▶ **The task**
Return, without anything added, the lines from the one containing "left shoulder: (450, 469)" through the end of the entries below, exactly as written.

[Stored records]
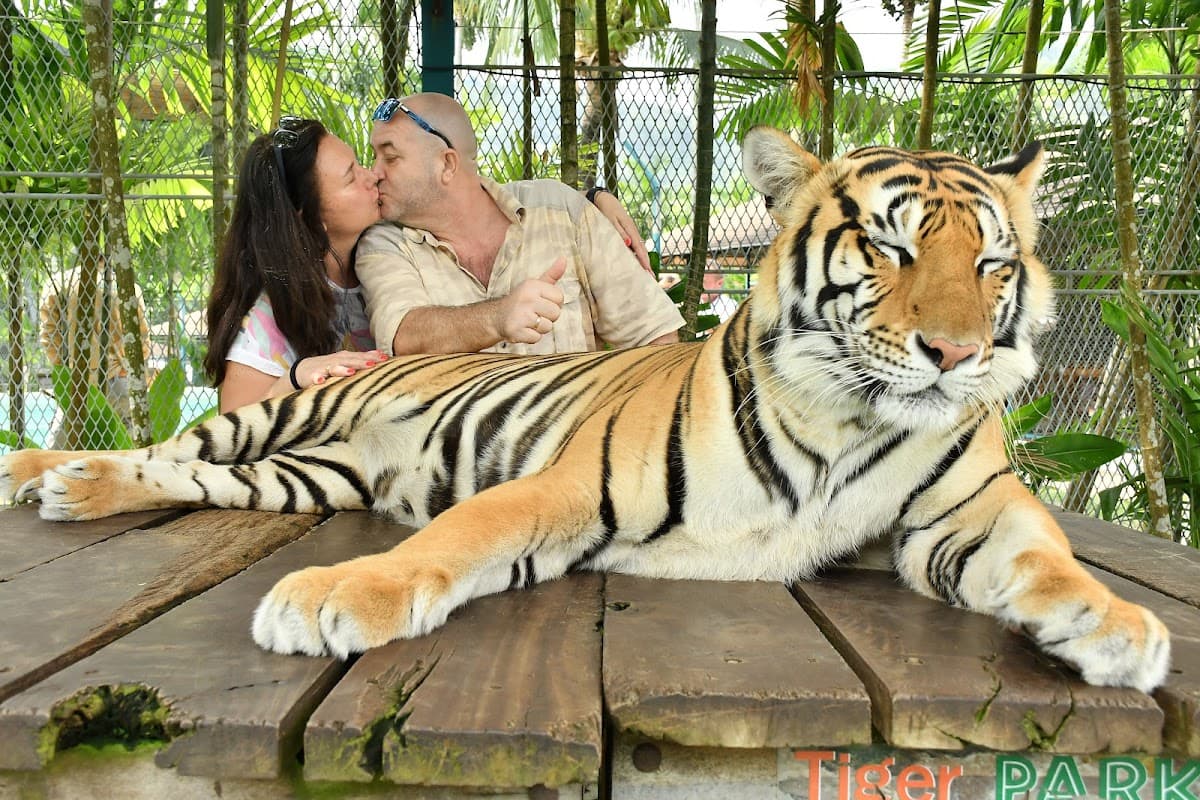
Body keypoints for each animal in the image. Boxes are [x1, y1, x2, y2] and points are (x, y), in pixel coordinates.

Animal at [0, 126, 1169, 692]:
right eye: (887, 247)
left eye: (992, 262)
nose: (957, 355)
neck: (852, 420)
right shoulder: (569, 485)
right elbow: (455, 535)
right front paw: (333, 595)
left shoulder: (963, 513)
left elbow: (1047, 551)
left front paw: (1114, 625)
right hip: (276, 420)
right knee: (173, 439)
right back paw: (35, 470)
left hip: (301, 477)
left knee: (192, 475)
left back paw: (78, 487)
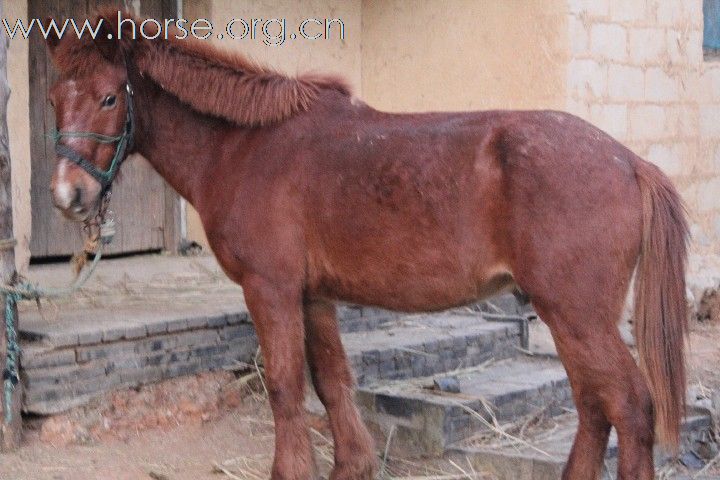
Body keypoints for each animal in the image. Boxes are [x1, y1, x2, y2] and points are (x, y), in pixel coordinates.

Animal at [42, 10, 688, 480]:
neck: (245, 146)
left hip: (577, 314)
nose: (67, 195)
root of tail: (630, 163)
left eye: (108, 97)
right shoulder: (313, 296)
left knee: (630, 406)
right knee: (594, 404)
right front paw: (351, 464)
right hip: (569, 317)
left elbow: (285, 385)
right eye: (53, 98)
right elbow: (331, 381)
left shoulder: (270, 289)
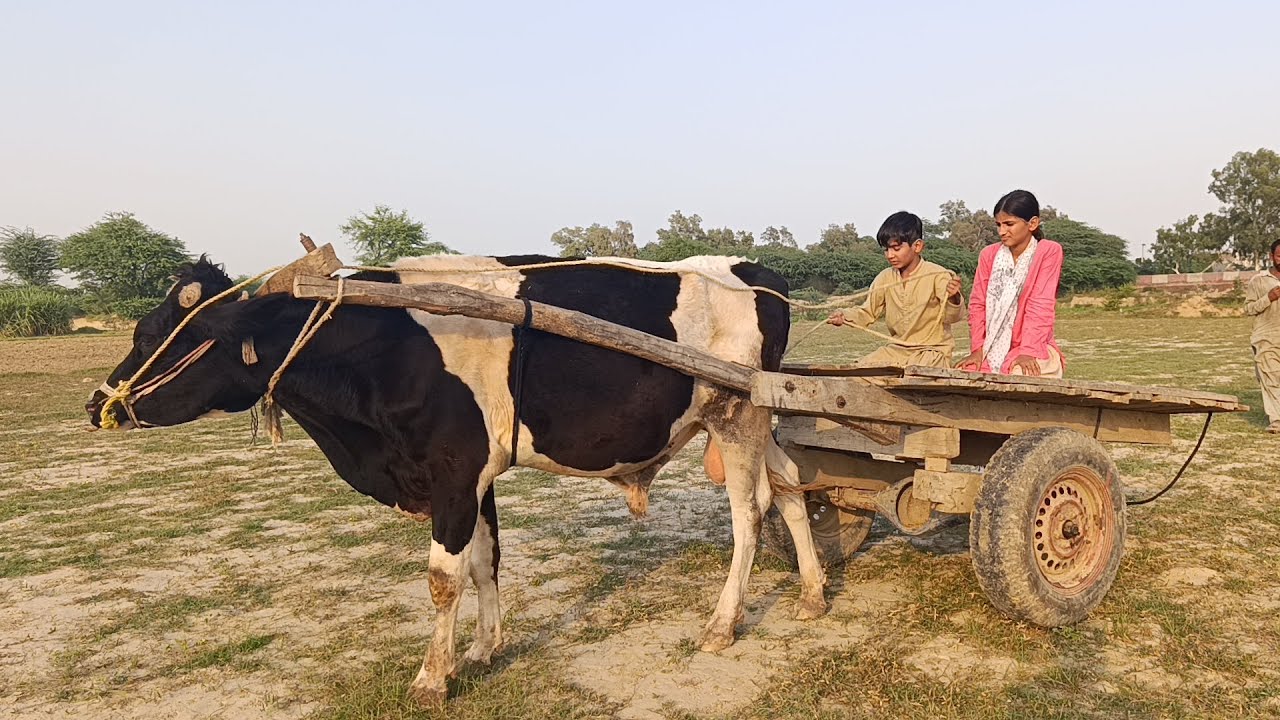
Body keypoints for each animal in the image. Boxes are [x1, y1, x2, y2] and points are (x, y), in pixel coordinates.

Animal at [86, 254, 827, 704]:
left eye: (156, 336)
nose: (95, 404)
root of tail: (751, 271)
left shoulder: (450, 469)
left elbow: (443, 578)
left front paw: (430, 678)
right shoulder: (473, 477)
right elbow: (483, 562)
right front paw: (481, 650)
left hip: (735, 417)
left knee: (748, 512)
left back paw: (723, 623)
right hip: (759, 416)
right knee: (793, 485)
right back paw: (813, 593)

▶ **Output for this task**
left shoulder: (450, 469)
left elbow: (443, 578)
left front paw: (430, 678)
right shoulder: (473, 477)
right elbow: (483, 562)
right front paw: (481, 650)
left hip: (735, 417)
left knee: (748, 512)
left back paw: (723, 623)
right hip: (759, 416)
right knee: (793, 485)
right back paw: (813, 593)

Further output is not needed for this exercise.